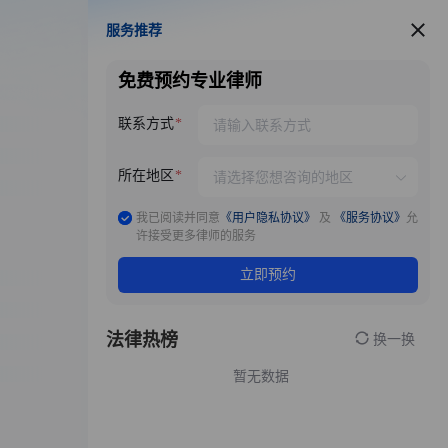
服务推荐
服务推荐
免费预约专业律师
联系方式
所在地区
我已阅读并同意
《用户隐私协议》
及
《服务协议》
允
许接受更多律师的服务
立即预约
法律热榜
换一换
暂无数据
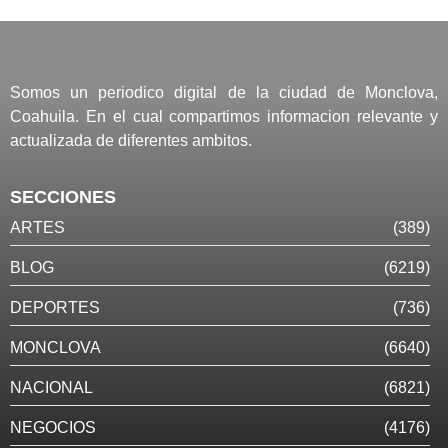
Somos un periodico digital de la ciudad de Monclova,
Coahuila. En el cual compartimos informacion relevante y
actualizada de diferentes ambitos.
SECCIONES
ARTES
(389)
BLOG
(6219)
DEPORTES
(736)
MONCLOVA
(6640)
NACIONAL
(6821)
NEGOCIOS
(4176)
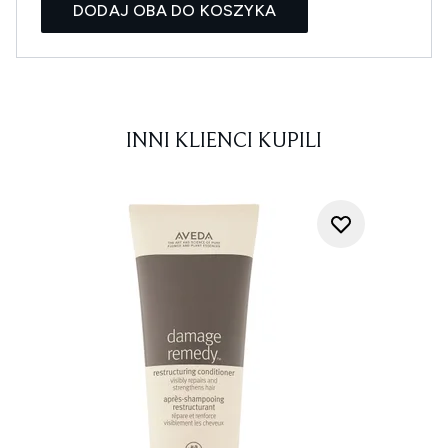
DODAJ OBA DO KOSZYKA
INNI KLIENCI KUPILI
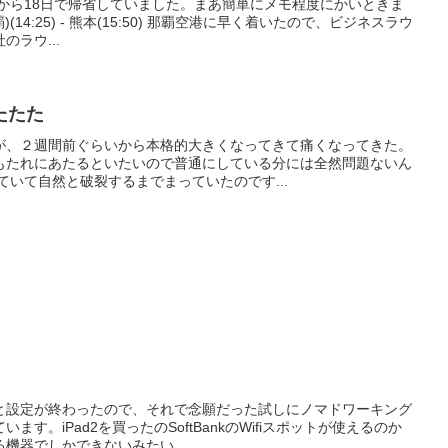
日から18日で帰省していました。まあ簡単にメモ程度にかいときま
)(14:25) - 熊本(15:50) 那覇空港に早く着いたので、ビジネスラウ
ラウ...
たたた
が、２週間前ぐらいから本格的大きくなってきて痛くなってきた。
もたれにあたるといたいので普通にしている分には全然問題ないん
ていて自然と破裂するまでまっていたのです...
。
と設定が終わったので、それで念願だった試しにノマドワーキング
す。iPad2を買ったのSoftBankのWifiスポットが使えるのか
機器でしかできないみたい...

···

◆ Work order ◆
Arrange the text read from every item above as a Markdown table with two columns, Row and Line, giving each line a row number and skipping blank lines. Leave the pictures out of the table.

◆ Answer space ◆
| Row | Line |
|---|---|
| 1 | 服务推荐 |
| 2 | 服务推荐 |
| 3 | 免费预约专业律师 |
| 4 | 联系方式 |
| 5 | 所在地区 |
| 6 | 我已阅读并同意 |
| 7 | 《用户隐私协议》 |
| 8 | 及 |
| 9 | 《服务协议》 |
| 10 | 允 |
| 11 | 许接受更多律师的服务 |
| 12 | 立即预约 |
| 13 | 法律热榜 |
| 14 | 换一换 |
| 15 | 暂无数据 |
| 16 | Somos un periodico digital de la ciudad de Monclova, |
| 17 | Coahuila. En el cual compartimos informacion relevante y |
| 18 | actualizada de diferentes ambitos. |
| 19 | SECCIONES |
| 20 | ARTES |
| 21 | (389) |
| 22 | BLOG |
| 23 | (6219) |
| 24 | DEPORTES |
| 25 | (736) |
| 26 | MONCLOVA |
| 27 | (6640) |
| 28 | NACIONAL |
| 29 | (6821) |
| 30 | NEGOCIOS |
| 31 | (4176) |
| 32 | DODAJ OBA DO KOSZYKA |
| 33 | INNI KLIENCI KUPILI |
| 34 | 日から18日で帰省していました。まあ簡単にメモ程度にかいときま |
| 35 | )(14:25) - 熊本(15:50) 那覇空港に早く着いたので、ビジネスラウ |
| 36 | ラウ... |
| 37 | たたた |
| 38 | が、２週間前ぐらいから本格的大きくなってきて痛くなってきた。 |
| 39 | もたれにあたるといたいので普通にしている分には全然問題ないん |
| 40 | ていて自然と破裂するまでまっていたのです... |
| 41 | 。 |
| 42 | と設定が終わったので、それで念願だった試しにノマドワーキング |
| 43 | す。iPad2を買ったのSoftBankのWifiスポットが使えるのか |
| 44 | 機器でしかできないみたい... |